Agents are computer-like, but they interact in human-like ways. They read docs. They follow instructions. They click things. They call tools. They manipulate digital information.

That means our software needs to become more legible to them.

A few examples:

llms.txt files that explain a site or project to AI systems
Markdown documentation designed for model ingestion
Docs that include API calls instead of only “click this button” instructions
MCP servers that expose actions directly to agents
Tools that turn GitHub repos, docs, or websites into LLM-friendly text

This is a really practical point.

If your docs say, “Click here, choose this dropdown, then copy that value,” you are forcing the agent into a brittle browser workflow.

If your docs provide a clean CLI command, API call, or machine-readable configuration, the agent can act much more reliably.

Agent-friendly software will become a competitive advantage.

10. The Next Decade Is the Autonomy Slider Moving Right

Karpathy is careful not to overhype agents as a one-year revolution.

He compares it to self-driving cars. A perfect demo can make the future feel imminent, but real autonomy takes much longer because edge cases matter.

Software is the same way.

Agents will get better, but the path is likely incremental. We will move the autonomy slider from left to right over time:

Human does almost everything
AI assists small tasks
AI edits scoped chunks
AI completes workflows with approval
AI handles larger projects with checkpoints
AI operates more independently in narrow domains

That is probably a decade-long transition, not a single product launch.

The important thing is to build systems that can slide along that spectrum.
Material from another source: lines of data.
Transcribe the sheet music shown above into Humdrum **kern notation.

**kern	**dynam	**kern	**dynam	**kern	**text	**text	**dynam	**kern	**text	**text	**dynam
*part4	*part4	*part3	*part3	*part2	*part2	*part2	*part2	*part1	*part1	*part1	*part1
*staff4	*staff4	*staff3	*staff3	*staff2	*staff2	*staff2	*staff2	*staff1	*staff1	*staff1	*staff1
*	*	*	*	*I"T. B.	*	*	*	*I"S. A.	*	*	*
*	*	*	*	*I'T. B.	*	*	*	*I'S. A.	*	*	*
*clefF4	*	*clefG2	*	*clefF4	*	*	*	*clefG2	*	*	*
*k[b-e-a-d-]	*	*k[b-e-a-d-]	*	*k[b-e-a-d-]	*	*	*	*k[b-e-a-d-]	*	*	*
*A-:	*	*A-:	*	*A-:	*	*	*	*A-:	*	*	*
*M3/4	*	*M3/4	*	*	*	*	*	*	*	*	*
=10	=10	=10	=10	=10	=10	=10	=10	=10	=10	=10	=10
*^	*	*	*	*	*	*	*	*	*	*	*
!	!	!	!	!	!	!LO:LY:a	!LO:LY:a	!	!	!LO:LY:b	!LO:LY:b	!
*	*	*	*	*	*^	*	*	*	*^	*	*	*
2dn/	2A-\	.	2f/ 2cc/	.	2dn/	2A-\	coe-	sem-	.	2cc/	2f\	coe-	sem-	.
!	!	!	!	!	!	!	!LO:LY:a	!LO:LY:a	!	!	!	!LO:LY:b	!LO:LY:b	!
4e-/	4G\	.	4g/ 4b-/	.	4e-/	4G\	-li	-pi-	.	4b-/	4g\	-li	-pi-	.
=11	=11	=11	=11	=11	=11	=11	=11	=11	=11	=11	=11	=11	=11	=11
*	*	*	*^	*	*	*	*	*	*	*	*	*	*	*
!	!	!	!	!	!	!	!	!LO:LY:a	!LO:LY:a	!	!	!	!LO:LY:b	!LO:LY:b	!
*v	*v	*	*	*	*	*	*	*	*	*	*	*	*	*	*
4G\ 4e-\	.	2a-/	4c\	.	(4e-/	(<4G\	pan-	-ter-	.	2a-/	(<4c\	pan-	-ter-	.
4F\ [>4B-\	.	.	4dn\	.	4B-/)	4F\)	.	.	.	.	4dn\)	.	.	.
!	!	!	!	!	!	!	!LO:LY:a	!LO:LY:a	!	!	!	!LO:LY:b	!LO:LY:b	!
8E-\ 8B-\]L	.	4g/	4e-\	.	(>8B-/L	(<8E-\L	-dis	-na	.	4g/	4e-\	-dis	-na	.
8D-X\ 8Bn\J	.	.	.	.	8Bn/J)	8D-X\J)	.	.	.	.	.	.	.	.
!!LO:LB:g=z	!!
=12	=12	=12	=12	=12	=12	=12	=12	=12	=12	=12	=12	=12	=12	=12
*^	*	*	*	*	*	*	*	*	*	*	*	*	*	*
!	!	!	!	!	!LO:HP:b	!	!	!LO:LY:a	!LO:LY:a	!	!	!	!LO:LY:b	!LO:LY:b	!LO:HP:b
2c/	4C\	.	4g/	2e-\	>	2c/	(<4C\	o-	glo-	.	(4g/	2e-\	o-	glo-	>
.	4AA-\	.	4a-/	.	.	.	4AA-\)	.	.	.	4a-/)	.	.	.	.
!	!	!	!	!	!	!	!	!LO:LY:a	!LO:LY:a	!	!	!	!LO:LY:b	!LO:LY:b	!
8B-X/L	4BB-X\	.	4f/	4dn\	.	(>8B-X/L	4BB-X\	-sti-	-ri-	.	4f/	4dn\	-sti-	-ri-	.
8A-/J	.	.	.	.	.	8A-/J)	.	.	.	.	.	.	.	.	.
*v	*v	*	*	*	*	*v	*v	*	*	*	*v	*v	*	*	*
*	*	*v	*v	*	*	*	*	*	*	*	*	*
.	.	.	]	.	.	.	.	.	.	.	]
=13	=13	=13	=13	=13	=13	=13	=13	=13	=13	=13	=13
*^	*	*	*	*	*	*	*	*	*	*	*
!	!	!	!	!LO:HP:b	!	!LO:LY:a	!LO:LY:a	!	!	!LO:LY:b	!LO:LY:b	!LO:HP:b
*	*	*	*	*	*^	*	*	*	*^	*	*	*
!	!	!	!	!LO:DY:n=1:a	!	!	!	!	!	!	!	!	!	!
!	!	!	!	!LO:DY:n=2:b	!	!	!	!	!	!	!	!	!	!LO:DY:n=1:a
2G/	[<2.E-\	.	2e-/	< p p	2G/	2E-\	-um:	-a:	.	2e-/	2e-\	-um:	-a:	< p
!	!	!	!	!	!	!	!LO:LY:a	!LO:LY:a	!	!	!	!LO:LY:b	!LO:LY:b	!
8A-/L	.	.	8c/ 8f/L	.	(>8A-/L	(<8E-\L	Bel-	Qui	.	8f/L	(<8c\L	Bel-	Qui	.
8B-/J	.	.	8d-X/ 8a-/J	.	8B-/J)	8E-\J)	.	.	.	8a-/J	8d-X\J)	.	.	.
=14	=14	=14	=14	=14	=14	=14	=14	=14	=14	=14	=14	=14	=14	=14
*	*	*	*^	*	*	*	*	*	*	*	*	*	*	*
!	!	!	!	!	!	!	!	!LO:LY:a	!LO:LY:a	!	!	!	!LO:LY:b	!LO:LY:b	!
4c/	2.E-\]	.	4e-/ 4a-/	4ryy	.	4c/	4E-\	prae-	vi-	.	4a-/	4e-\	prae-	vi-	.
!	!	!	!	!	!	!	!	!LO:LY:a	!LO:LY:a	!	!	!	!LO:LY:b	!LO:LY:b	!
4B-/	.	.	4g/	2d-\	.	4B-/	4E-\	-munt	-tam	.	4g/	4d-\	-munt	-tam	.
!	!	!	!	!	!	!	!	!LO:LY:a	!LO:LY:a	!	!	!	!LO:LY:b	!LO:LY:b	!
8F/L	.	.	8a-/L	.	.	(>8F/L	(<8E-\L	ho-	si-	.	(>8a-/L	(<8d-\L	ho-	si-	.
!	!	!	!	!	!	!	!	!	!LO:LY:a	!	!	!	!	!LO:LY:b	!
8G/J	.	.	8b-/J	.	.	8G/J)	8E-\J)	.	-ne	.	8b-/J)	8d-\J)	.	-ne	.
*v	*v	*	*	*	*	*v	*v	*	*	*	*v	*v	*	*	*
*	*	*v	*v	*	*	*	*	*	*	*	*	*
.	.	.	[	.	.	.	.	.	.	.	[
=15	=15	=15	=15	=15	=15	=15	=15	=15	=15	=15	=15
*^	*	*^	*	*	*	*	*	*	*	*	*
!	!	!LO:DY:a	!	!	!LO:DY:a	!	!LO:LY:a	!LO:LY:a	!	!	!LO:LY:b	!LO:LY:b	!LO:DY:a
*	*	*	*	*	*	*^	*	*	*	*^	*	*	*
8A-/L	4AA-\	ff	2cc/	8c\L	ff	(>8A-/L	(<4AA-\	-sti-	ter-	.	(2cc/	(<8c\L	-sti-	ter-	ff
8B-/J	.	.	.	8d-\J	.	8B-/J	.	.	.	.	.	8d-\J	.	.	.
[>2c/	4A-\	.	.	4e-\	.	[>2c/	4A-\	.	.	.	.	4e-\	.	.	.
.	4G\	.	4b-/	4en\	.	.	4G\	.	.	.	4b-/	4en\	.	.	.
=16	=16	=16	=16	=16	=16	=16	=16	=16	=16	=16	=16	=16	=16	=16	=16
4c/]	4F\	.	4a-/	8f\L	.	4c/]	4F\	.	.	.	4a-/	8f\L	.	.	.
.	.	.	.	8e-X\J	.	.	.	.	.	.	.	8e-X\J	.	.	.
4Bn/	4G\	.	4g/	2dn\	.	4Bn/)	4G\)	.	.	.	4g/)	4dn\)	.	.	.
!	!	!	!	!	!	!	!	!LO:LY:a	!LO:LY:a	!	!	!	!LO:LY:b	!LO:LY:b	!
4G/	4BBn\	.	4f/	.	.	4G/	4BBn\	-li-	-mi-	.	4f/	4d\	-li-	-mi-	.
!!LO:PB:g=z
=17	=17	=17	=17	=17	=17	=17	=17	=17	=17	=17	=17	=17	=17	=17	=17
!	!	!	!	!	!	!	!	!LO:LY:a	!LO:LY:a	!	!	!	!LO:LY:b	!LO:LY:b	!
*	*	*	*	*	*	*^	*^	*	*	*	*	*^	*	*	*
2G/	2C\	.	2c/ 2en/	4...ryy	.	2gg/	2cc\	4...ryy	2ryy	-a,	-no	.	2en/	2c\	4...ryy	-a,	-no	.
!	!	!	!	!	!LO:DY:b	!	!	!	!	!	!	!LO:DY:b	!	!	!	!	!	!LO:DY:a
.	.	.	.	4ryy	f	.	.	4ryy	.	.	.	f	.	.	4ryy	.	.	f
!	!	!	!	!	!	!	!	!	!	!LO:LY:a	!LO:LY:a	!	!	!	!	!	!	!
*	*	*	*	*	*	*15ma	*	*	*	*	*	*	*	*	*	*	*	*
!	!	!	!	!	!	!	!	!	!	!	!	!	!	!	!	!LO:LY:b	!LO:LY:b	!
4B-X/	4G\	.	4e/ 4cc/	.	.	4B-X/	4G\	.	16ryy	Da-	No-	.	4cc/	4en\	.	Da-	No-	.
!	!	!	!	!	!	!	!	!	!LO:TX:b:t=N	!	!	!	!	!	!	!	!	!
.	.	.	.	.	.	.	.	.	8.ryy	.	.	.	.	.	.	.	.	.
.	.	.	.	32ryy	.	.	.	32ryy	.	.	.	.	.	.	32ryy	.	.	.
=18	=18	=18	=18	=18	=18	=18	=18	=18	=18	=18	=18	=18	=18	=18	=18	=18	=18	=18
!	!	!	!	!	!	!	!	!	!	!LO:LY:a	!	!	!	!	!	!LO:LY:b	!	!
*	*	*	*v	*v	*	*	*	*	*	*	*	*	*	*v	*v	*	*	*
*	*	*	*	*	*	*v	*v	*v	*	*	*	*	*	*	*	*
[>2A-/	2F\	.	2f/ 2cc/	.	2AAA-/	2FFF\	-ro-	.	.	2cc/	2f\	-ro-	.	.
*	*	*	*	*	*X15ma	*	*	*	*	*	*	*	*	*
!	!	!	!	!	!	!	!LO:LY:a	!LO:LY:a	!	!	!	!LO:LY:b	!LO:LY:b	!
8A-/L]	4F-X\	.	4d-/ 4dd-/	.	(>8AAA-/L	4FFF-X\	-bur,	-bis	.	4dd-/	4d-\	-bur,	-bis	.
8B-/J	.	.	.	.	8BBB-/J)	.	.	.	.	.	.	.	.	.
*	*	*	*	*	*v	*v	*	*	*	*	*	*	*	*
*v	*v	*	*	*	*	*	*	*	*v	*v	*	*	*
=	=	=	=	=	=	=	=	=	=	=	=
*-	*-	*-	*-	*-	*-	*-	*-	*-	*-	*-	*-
What Developers Should Do With This

If you are a developer, I would not treat this as optional background noise.

This is the work now.

Here is where I would focus:

Stay strong in Software 1.0. Traditional code still matters. You need to understand what the agent is changing.
Understand Software 2.0. You do not have to train frontier models, but you should understand how model behavior differs from explicit code.
Get good at Software 3.0. Prompts, context, tools, specs, and evaluation are becoming part of the developer toolkit.
Invest in verification. Tests, previews, diffs, logs, and type checks are how you move faster safely.
Build smaller loops. Smaller prompts, smaller diffs, faster review.
Make your tools agent-friendly. Clear docs, CLI paths, APIs, markdown, and repeatable commands matter more now.
Think in autonomy sliders. Do not jump straight to full agents when partial autonomy would be more useful.

The developers who do well here will not be the ones who abandon fundamentals.

They will be the ones who combine fundamentals with the new layer.

Final Thoughts

Software 3.0 is not just a better autocomplete.

It is a new way to program computers using natural language, context, tools, and agents. That changes who can build, how products are designed, and what infrastructure needs to exist.

But the mature version of this is not “let the AI do everything.”

The mature version is building systems where humans and agents work together in tight loops, with clear verification and the right amount of autonomy for the task.

That is a much more realistic future.

And honestly, a much more interesting one.